Pour le prompt du 16 novembre de mon NaNoWriMo.
Faites partir ces fantômes
Edna s'agitait dans la maison autant que ses petites jambes de grand-mère pleines d'arthrose le lui permettaient. Elle était décidée à secouer sa sauge fumante dans chacune des pièces, ses lourdes lunettes glissant sur le bout de son nez.
Derrière elle, son nouveau locataire, un jeune homme de 25 ans prénommé Thomas, se tenait actuellement dans l'entrée de l'appartement, agrippé à la poignée de la porte, le teint pâle et les genoux tremblants. Il semblait prêt à s'enfuir, et Edna se dit qu'elle lui proposerait une tasse de thé corsée au cognac une fois son rituel fini, car le petit en avait bien besoin.
«Allons, allons », dit-elle de sa voix chevrotante, ses pas mesurés la menant déjà dans une autre pièce, hors de la vue du jeune homme.
Celui-ci poussa un gémissement et, progressant sur la pointe des pieds en restant collé au mur, se rapprocha dans l'embrasement de la porte du salon, afin de pouvoir encore surveiller Edna.
«Tout va bien, mon enfant, le cajola-t-elle. Vous n'avez rien à craindre d'eux, vous savez. Cela fait 50 ans que je vis dans cette maison, et jamais ils ne m'ont embêtée. C'est leur demeure avant la nôtre ! »
A ces mots, le jeune homme sembla pâlir un peu plus, et Edna retint un sourire, ainsi qu'une remarque sur l'ironie de la situation.
«Je m'en fiche, dit-il d'un ton capricieux. Faites partir ces fantômes ! »
La grand-mère se retourna, les sourcils froncés. Elle ressemblait à une chouette en colère, et pointa sa sauge vers le jeune homme menaçant.
«Ah non, alors ! Je veux bien purifier les énergies négatives et vous permettre de mieux cohabiter ensemble, mais il est hors de question que je chasse les esprits de cette maison ! Je préfère encore rompre votre bail ! »
En voilà un qui vient de perdre ses privilèges de thé au cognac et de cookies, songea-t-elle durement.

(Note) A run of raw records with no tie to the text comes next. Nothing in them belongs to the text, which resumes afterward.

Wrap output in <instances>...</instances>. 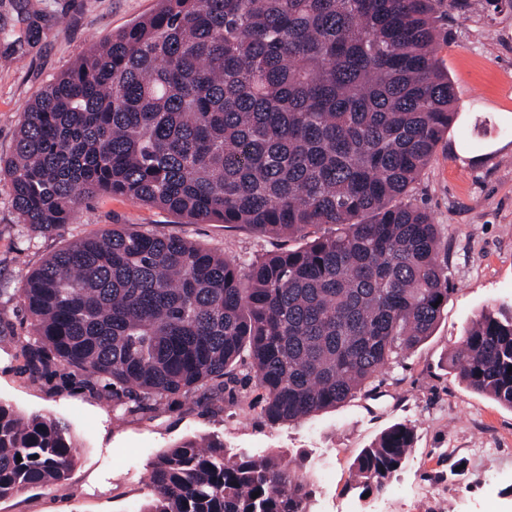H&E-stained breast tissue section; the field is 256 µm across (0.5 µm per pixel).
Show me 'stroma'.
<instances>
[{"instance_id":"1","label":"stroma","mask_w":512,"mask_h":512,"mask_svg":"<svg viewBox=\"0 0 512 512\" xmlns=\"http://www.w3.org/2000/svg\"><path fill=\"white\" fill-rule=\"evenodd\" d=\"M158 0H0V158L13 152L27 105L96 43L156 10ZM436 57L456 95V118L406 199L437 224L452 286L432 335L387 365L374 388L304 422L270 425L261 389L240 362L221 393L157 400L116 418L112 393L75 369L32 380L15 339L28 335L18 304L28 275L75 239L127 224L173 233L247 263L280 248L244 227L189 224L116 197L85 201L50 231L23 224L9 176L0 173V401L68 423L78 442L66 490L52 485L0 499V512H144L147 476L162 451L218 438L230 452L305 464L315 484L310 512H512V409L471 390L451 353L471 319L512 302V0L449 8ZM402 422L416 432L409 462L385 490L350 486L362 448Z\"/></svg>"}]
</instances>
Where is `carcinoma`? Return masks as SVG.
I'll use <instances>...</instances> for the list:
<instances>
[{"instance_id": "1", "label": "carcinoma", "mask_w": 512, "mask_h": 512, "mask_svg": "<svg viewBox=\"0 0 512 512\" xmlns=\"http://www.w3.org/2000/svg\"><path fill=\"white\" fill-rule=\"evenodd\" d=\"M442 6L159 0L39 92L3 162L24 224L51 231L109 195L270 237L335 230L245 271L126 224L75 240L19 291L32 379L74 368L112 387L124 417L220 390L246 356L274 426L371 391L448 302L437 225L403 201L455 118L435 57ZM451 367L512 408V303L471 319ZM414 443L405 424L383 431L355 458V487H384ZM75 448L64 422L0 402V499L65 485ZM148 486L146 512H307L314 494L303 465L215 439L165 450Z\"/></svg>"}]
</instances>
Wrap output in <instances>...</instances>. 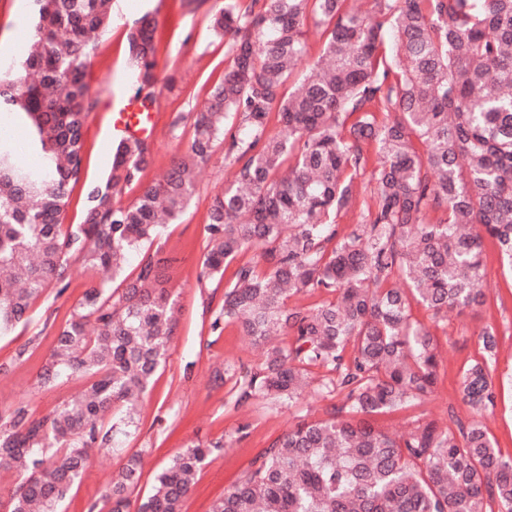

Face à elle, le jeune homme sembla perdre de sa contenance, se dégonflant comme une baudruche fatiguée.
«Désolé, Madame Edna. S'il vous plaît, ne me chassez pas. C'est juste qu'ils m'ont fait peur, vous comprenez ? Ce n'est pas le premier tour qu'ils me jouent, et je suis un peu à cran... Bien sûr, c'est chez eux d'abord. Peut-être pouvons-nous trouver un accord pour mieux vivre tous ensemble ? »
Le visage d'Edna changea rapidement, passant de la joie à la confusion.
«Ils vous jouent des tours, dites-vous ? Hum... »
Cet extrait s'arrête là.